“I have now, and have had since this afternoon, a great yearning to write all my anxiety entirely out of me, write it into the depths of the paper just as it comes out of the depths of me, or write it down in such a way that I could draw what I had written into me completely.”— Franz Kafka
Whenever something is bothering me, and I am overcome with running thoughts, the best way to relieve that anxiety is to write my thoughts down. Afterwards, I almost always feel better and the running thoughts subside. Simply writing about my fears and worries helps in easing them. Why is that?
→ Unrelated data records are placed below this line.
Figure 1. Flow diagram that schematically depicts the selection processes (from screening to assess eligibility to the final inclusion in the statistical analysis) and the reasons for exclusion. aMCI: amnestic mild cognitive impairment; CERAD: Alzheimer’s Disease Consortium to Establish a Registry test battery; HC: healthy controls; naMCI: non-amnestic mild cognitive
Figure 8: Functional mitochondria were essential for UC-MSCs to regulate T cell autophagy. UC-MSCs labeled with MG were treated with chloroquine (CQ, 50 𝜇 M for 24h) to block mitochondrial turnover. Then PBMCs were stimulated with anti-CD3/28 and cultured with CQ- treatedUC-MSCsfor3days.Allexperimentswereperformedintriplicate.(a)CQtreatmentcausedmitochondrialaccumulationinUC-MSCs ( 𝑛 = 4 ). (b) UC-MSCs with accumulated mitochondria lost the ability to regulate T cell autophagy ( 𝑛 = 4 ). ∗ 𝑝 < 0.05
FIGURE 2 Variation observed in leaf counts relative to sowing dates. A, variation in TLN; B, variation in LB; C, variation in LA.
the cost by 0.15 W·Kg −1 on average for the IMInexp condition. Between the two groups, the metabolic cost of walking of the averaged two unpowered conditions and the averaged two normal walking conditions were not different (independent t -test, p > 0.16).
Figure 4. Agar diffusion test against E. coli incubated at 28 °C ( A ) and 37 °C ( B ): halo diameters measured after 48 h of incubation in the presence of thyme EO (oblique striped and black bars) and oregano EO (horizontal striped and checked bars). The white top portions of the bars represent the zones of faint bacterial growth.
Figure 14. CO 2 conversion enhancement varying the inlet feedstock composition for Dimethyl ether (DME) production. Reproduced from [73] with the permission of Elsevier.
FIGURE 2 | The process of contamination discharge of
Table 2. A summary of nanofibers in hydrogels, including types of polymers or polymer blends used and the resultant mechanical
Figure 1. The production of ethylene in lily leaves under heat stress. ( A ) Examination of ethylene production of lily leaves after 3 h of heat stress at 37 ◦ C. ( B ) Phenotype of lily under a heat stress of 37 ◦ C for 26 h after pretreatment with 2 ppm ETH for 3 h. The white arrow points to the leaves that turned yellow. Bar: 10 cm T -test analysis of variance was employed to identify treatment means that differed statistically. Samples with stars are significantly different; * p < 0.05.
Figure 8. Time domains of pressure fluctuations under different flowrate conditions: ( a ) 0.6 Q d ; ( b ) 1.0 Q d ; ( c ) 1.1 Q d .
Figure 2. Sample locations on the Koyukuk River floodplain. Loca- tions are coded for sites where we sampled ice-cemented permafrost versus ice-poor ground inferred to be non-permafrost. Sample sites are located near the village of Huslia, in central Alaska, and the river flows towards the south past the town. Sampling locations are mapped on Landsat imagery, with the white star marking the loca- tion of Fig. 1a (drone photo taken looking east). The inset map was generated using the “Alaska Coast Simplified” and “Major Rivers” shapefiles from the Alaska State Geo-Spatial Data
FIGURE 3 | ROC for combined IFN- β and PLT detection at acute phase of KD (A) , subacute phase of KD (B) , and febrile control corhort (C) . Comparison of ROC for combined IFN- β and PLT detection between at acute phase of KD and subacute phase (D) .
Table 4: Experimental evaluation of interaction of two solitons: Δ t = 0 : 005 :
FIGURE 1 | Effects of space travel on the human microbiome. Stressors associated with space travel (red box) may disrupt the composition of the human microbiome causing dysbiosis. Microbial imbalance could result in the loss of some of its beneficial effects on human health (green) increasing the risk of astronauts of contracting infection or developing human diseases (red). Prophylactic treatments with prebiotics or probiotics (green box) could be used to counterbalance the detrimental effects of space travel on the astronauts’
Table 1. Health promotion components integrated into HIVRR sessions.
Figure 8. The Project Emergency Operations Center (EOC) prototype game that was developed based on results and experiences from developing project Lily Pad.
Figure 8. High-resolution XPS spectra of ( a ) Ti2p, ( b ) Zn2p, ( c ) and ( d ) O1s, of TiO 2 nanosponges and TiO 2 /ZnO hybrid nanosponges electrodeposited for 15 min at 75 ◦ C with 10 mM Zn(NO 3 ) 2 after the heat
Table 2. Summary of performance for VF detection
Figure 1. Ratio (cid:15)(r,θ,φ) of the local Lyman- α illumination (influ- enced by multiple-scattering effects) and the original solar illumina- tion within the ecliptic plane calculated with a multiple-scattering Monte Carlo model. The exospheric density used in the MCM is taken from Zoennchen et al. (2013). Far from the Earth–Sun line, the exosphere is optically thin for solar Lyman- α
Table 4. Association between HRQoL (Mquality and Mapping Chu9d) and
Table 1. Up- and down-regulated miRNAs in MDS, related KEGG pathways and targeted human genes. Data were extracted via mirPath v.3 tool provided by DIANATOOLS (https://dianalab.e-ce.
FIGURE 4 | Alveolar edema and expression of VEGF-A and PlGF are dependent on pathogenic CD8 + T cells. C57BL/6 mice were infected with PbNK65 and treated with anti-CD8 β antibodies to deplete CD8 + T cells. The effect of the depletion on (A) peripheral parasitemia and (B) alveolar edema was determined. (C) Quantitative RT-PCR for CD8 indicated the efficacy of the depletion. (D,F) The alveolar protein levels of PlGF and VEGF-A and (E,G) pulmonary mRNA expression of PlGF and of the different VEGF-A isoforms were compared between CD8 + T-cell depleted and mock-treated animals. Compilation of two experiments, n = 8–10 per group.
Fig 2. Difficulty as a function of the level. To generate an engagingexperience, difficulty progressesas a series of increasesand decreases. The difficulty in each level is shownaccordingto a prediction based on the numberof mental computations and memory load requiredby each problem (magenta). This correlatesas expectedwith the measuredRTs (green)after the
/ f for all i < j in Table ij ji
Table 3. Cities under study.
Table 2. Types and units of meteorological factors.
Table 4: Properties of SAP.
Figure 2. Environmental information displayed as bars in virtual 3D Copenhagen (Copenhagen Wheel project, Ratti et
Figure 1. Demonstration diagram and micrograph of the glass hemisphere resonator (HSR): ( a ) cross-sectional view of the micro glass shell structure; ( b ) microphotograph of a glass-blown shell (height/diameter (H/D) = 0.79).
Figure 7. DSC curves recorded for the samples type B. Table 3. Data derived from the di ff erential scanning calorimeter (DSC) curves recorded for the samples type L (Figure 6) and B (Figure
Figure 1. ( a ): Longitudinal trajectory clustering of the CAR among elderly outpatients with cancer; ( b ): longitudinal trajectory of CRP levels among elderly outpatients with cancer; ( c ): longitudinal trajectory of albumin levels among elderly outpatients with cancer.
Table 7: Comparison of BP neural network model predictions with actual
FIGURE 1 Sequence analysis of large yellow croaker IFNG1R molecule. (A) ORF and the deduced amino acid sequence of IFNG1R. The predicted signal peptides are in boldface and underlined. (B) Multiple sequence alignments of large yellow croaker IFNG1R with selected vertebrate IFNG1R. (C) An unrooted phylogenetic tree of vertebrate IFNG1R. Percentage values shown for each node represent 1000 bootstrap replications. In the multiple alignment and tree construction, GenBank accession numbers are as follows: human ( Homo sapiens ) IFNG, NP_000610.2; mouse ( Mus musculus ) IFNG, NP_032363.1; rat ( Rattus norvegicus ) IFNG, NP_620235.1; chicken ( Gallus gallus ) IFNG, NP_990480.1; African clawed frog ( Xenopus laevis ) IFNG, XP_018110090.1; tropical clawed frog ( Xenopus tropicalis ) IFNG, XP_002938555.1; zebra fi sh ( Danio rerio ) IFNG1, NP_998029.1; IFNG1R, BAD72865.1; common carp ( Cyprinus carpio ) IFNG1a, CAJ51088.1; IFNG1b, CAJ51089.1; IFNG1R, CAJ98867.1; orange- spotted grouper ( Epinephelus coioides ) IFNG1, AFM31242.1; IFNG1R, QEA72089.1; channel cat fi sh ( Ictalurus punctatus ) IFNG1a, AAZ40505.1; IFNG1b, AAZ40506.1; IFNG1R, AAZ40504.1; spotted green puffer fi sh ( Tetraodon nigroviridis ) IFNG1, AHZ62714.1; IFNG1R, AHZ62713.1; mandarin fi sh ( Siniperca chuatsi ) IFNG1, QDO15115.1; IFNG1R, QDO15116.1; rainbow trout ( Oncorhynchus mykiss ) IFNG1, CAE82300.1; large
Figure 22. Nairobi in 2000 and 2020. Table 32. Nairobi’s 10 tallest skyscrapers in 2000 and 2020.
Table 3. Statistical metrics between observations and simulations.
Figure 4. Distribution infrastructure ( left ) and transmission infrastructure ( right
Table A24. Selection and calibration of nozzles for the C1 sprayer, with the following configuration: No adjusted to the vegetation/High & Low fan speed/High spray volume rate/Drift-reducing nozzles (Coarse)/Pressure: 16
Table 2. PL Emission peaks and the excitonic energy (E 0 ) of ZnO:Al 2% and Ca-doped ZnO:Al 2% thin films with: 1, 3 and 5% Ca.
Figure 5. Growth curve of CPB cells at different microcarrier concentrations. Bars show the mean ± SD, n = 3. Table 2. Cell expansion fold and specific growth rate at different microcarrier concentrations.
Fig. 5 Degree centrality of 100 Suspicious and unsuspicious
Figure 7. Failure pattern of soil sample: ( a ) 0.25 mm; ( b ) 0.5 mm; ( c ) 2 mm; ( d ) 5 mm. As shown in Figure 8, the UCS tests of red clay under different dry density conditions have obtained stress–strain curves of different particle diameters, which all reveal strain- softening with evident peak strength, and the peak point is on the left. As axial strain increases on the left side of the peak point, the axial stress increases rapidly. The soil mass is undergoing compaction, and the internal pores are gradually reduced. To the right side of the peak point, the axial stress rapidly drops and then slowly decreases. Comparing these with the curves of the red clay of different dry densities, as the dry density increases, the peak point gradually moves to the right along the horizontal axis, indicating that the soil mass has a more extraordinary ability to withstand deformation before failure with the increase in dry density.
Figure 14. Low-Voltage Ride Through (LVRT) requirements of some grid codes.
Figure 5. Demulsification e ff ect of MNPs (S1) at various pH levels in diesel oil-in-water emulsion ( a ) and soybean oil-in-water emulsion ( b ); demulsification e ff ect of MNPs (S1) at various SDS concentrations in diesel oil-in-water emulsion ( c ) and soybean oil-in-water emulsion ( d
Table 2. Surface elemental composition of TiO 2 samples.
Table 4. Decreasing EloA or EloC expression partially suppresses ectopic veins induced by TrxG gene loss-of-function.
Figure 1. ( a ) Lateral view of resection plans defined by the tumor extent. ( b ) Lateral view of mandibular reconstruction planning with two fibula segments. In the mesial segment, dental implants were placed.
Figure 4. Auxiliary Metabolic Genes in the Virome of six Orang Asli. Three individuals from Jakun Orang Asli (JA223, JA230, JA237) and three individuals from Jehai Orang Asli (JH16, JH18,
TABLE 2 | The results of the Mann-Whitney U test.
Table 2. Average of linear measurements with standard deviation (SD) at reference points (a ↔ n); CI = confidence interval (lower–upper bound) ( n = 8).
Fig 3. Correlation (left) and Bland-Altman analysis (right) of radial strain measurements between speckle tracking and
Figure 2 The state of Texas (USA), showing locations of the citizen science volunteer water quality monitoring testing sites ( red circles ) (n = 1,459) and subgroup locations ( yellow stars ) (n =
Anxiety stays in your head for evolutionary reasons. It was important for the brain to remember anything that caused fear or anxiety, such as a tiger attack or snake bite, because without fearing those things, you’d be more likely to go near tigers and snakes and possibly die. As I wrote about before, social anxiety is another such fear adapted by evolution to help survival in a tribal hunter-gatherer society.
However, in the modern world you no longer need to keep all those fears in your head. You don’t live in the wild among tigers, snakes, and warring tribes. You live in a mostly safe environment—or at least not one where every time you step out of the house there’s a high probability you will be killed by a predator. Yet your brain still has those same evolutionary fears.
Key tools to help override that genetic programming are cognitive behavioral therapy and mindfulness meditation. If you learn to quiet your mind, ignore your inner chatter, and change the way you think to eliminate negative thought patterns, you will become calmer and less anxious. CBT and meditation help you become aware of your fears and why you’re feeling them. Even then, you may still feel anxiety—I still do even despite all the self work I’ve done—but you can better cope with it.
Journaling is another essential tool to combat anxiety. I can work out all my fears and worries on the page. This helps because, like I said, our brains are wired to keep fears and anxiety in our memory because we never know when the fear may come in handy. But by writing it down, you’re basically outsourcing that knowledge—telling your brain you don’t need to remember this anymore. It’s saved to memory in writing form on the paper. You don’t ever actually need to re-read what you wrote—it is the act of writing that matters. Get the bothersome thoughts out of your head and onto the page.
When you write about your fears and anxieties, you can then examine those thoughts from a detached view, as if the thoughts came from another person. Often you will realize those thoughts were absurd—there was no need for so much fear and anxiety over that matter. However, when those thoughts remain inside your head, unexamined, the fears and anxieties linger and grow stronger and more powerful.
This is why talk therapy is a common treatment for anxiety. That can work well for some people, but writing is like another form of talk therapy wherein your pen (or keyboard) is the therapist.